Despite the loss of her superpowers Diana Prince was far from helpless. Seeking the guidance of Master I Ching she begins to train in Kung-Fu, which was also a popular theme of the late 60’s and 70’s. She continues to battle crime and save the day, kicking ass and being beautiful while doing it just like she always has. They even traded her arguably over-sexualized classic costume for a hip, feminine professional, 70’s style pantsuit and martial arts training gi. O’Neil has stated in interviews that this was meant to convey the idea that a woman could be strong, capable, and “super” without being blessed with superhuman abilities. It seems however, that the majority of the feminist, and fan community in general, did not see it this way. On the surface, it was the removal of Wonder Woman’s superpowers that was unfortunately viewed as an assault on women’s empowerment. The backlash was fierce and within 5 years “Kung-Fu” Woman was gone and the classic Wonder Woman made her epic return much to the delight of all her admirers. Top female activist Gloria Steinem was crucial in these developing events, launching a public campaign to reinstate our more familiar Wonder Woman. DC Comics responded with a story arc which involved the death of Master I Ching, and Diana losing her memory of the entire ordeal. Wandering back to Themyscira, she becomes reunited with the Amazons and was soon back to her Greek Warrior Princess mantle complete with powers gifted by the Gods.

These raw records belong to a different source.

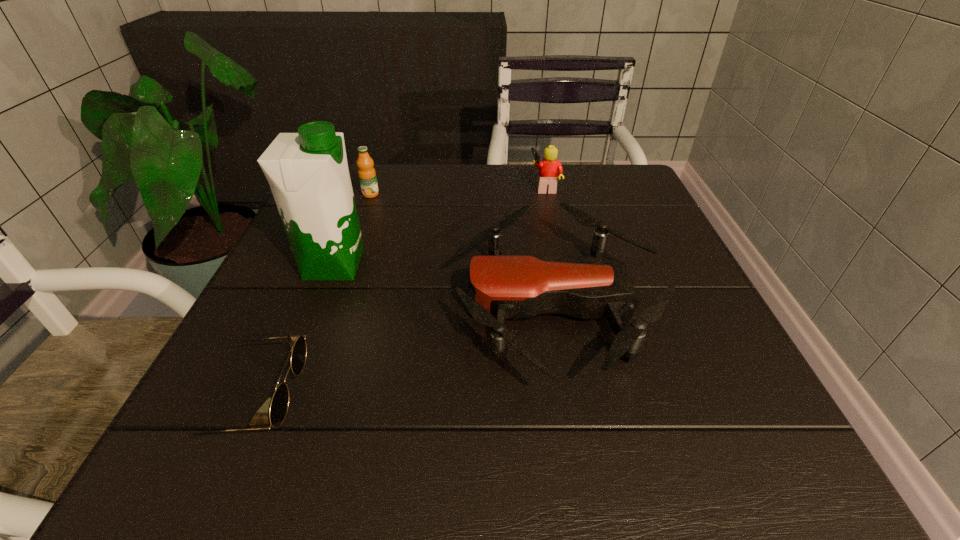
Find the location of a particular element. The image size is (960, 540). blank area located on the front-facing side of the drone is located at coordinates (296, 305).

Identify the location of free region located on the front-facing side of the drone. This screenshot has width=960, height=540. (413, 305).

Identify the location of vacant space located on the front-facing side of the drone. The height and width of the screenshot is (540, 960). (391, 305).

You are a GUI agent. You are given a task and a screenshot of the screen. Output one action in this format:
    pyautogui.click(x=<x>, y=<y>)
    Task: Click on the vacant space located on the front lenses of the sunglasses
    This screenshot has width=960, height=540.
    Given the screenshot: What is the action you would take?
    pyautogui.click(x=334, y=400)

Locate an element on the screen. The width and height of the screenshot is (960, 540). orange juice that is at the far edge is located at coordinates (367, 176).

Where is `Lego located at the far edge`? This screenshot has height=540, width=960. Lego located at the far edge is located at coordinates (549, 168).

At what (x,y) coordinates should I click in order to perform the action: click on object present at the near edge. Please return your answer as a coordinate pair (x, y). The width and height of the screenshot is (960, 540). Looking at the image, I should click on (279, 405).

You are a GUI agent. You are given a task and a screenshot of the screen. Output one action in this format:
    pyautogui.click(x=<x>, y=<y>)
    Task: Click on the soya milk situated at the left edge
    
    Given the screenshot: What is the action you would take?
    pyautogui.click(x=308, y=174)

Identify the location of orange juice located at the left edge. Image resolution: width=960 pixels, height=540 pixels. (367, 176).

The height and width of the screenshot is (540, 960). In order to click on sunglasses situated at the left edge in this screenshot , I will do `click(279, 405)`.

Later that decade Lynda Carter wowed audiences with her Wonder Woman TV series. Carter’s sexual appeal was undeniable and undoubtedly aided in the popularity of the show, but the show focused more on her strength and intelligence as a crime fighter, mystery solver, and unmistakable Superhero. The female superhero girls deserved, who was the ultimate embodiment of power, wisdom, love and compassion who served as the cultural phenomenon needed to help shape the face of women’s liberation in the 1970’s. Now Diana Prince’s status was further solidified as the voice of empowerment. In the new millennium Wonder Woman was ably portrayed by voice actress Susan Eisenberg in the Justice League DC Animated Series.
Almost 40 years later, despite a few bumps along the way, Wonder Woman’s importance has been officially acknowledged by the United Nations. In addition to that, after all these years, we are finally getting a full length Wonder Woman Movie. Meanwhile sadly, now in 2016, the approbation of women is once again in question in public discourse, luckily Wonder Woman is here once again as well to answer the call.
I must stress that it is not my place to state the true intentions of the talent behind these less than appreciated creative decisions, nor whether the opposition of them was justified or not based an their interpretation. I do however, find it very difficult to believe that legendary comic book writer Dennis O’Neil intentionally set out to belittle women with his story, but that is in many circumstances beside the point. Always in fiction the fans can become even more attached to stories and characters than the creators are, in a manner of speaking, taking partial ownership of them, and taking it very personally when these characters don’t match the ideal the followers have attached to them. This is normal and to be expected with popular works. In these situation’s, the fan’s mass perception becomes more important than the artist’s. Creators must accept this, especially in the world of comic book writing. Partially because if a creative choice in comics takes a turn for the worst it can, and will, be easily amended. This, along with comics routinely reflecting social and political trends, granting Wonder Woman’s voice the ability to change and evolve over the last 75 years to fulfill the needs of those she represents, are all factors that contribute to Wonder Woman’s ever-growing role as The Ambassador of Women’s Empowerment.
The hero of women and of all mankind, a title she is guaranteed to carry for decades to come.